### Exercise materials ###
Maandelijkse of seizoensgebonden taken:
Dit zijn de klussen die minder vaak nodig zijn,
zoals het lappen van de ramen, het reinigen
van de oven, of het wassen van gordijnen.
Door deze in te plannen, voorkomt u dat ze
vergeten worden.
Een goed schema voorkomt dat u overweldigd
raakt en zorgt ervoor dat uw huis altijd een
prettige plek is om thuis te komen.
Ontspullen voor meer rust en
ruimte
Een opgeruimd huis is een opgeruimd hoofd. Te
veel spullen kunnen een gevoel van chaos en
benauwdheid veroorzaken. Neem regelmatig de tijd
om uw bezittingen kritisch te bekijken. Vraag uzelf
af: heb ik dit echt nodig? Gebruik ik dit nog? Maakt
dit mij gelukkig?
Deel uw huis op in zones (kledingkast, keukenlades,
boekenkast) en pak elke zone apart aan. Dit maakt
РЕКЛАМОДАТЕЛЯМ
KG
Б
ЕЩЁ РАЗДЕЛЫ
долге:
###
__Your task__
Copy each of the records above so that nothing differs from the original.

__Task solution__
Maandelijkse of seizoensgebonden taken:
Dit zijn de klussen die minder vaak nodig zijn,
zoals het lappen van de ramen, het reinigen
van de oven, of het wassen van gordijnen.
Door deze in te plannen, voorkomt u dat ze
vergeten worden.
Een goed schema voorkomt dat u overweldigd
raakt en zorgt ervoor dat uw huis altijd een
prettige plek is om thuis te komen.
Ontspullen voor meer rust en
ruimte
Een opgeruimd huis is een opgeruimd hoofd. Te
veel spullen kunnen een gevoel van chaos en
benauwdheid veroorzaken. Neem regelmatig de tijd
om uw bezittingen kritisch te bekijken. Vraag uzelf
af: heb ik dit echt nodig? Gebruik ik dit nog? Maakt
dit mij gelukkig?
Deel uw huis op in zones (kledingkast, keukenlades,
boekenkast) en pak elke zone apart aan. Dit maakt
РЕКЛАМОДАТЕЛЯМ
KG
Б
ЕЩЁ РАЗДЕЛЫ
долге:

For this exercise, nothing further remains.